Вскоре художнику довелось разрисовать потолок церкви Свартшё. Ему хотелось изобразить летний день и облака, несущие праведников в небесные просторы. Рука, водившая кистью, была сильной, но недостаточно гибкой, и поэтому облака были скорее похожи на локоны парика, чем на могучие небесные громады. И так как облик святых зависит от того, какие черты придаст им фантазия художника, то он и изобразил их наподобие смертных в неуклюжих епископских митрах, в длинных красных мантиях и черных кафтанах со стоячими воротниками. У них были большие головы и короткие туловища, а в руках были носовые платки и молитвенники. Из уст у них вылетали латинские изречения; для тех, кого он считал наиболее высокопоставленными, он нарисовал поверх облаков массивные деревянные кресла, чтобы они с полным комфортом могли вознестись в вечность.

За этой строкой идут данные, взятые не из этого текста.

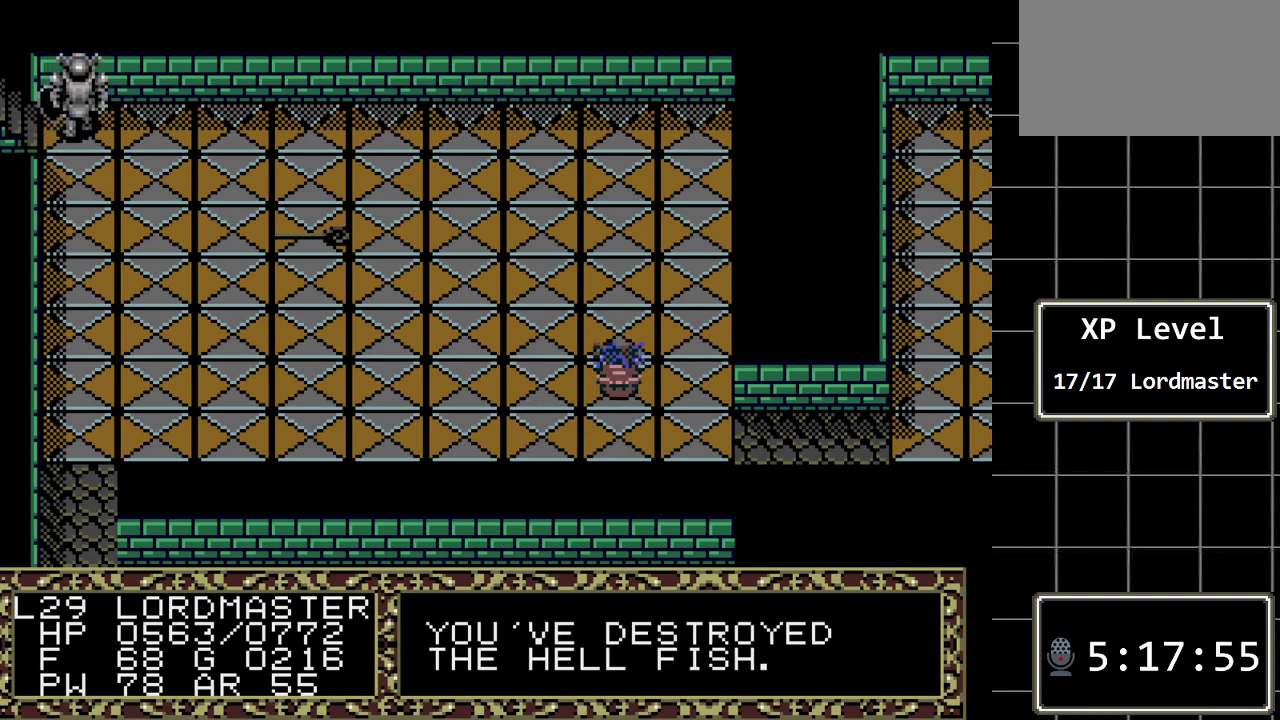
{"buttons": ["DPAD_RIGHT"], "events": [[333, "DPAD_RIGHT", "down"]]}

Каждый ведь знал, что души умерших и ангелы никогда не являются бедным художникам, и потому никто особенно не удивился, что святые на картине казались слишком земными. Бесхитростная живопись наивного художника многим казалась трогательной и многих умиляла. И мне кажется, что эта картина вполне достойна того, чтобы и мы полюбовались ею.
В тот год, когда в Экебю хозяйничали кавалеры, граф Дона велел выбелить всю церковь. Тогда-то была уничтожена и роспись на потолке и все глиняные святые.